Jungle

Solo exhibition of Karl Meszlényi // Climate change is an increasingly dominant factor in our modern and future societies, and its side effects are being felt increasingly every year. Nature is becoming more and more distant from our daily lives and is being objectified in a way that, due to large-scale deforestation, can only exist as a utopian idea in the not too distant future. However, there are internal paths to beginning to work with nature. We need to rediscover within ourselves our relationship with nature and find the answers, individually, that will help us to initiate change at the micro level and perpetuates as a new 21st century tradition. Karl's 'Jungle', takes us into an alternative world where he presents nature and its diversity, materiality and unpredictability, free from human presence.
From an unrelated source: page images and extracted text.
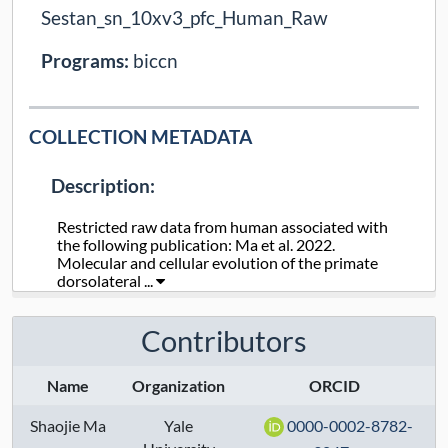
Sestan_sn_10xv3_pfc_Human_Raw
Programs:
biccn
COLLECTION METADATA
Description:
Restricted raw data from human associated with
the following publication: Ma et al. 2022.
Molecular and cellular evolution of the primate
dorsolateral ...
Collection Type:
Static
Contributors
Taxa:
human
Name
Organization
ORCID
Assays:
Shaojie Ma
Yale
0000-0002-8782-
The works are characterized by an organic, biomorphic synthesis, with non-figurative landscape depictions that not only present an image of nature, but also use gestures to present the true face of nature as a living, dynamic and emotive 'moving image'. Karl's expressive work reflects his close connection to nature, which includes life-giving water, sometimes in the form of a river, sometimes a lake, sometimes a stormy sea. In some places, it is as if we see goldfishes swimming beneath the surface of the water, while in others, sun-drenched landscapes, groves and blooming peonies appear on a river of bamboo. The main work in the exhibition, 'Paradise', is the only image that contains the human presence, a bridge as an attempt to reunite human and nature, where the lush vegetation of the tropical rainforest and the humid air of the jungle fill the Salon's rooms.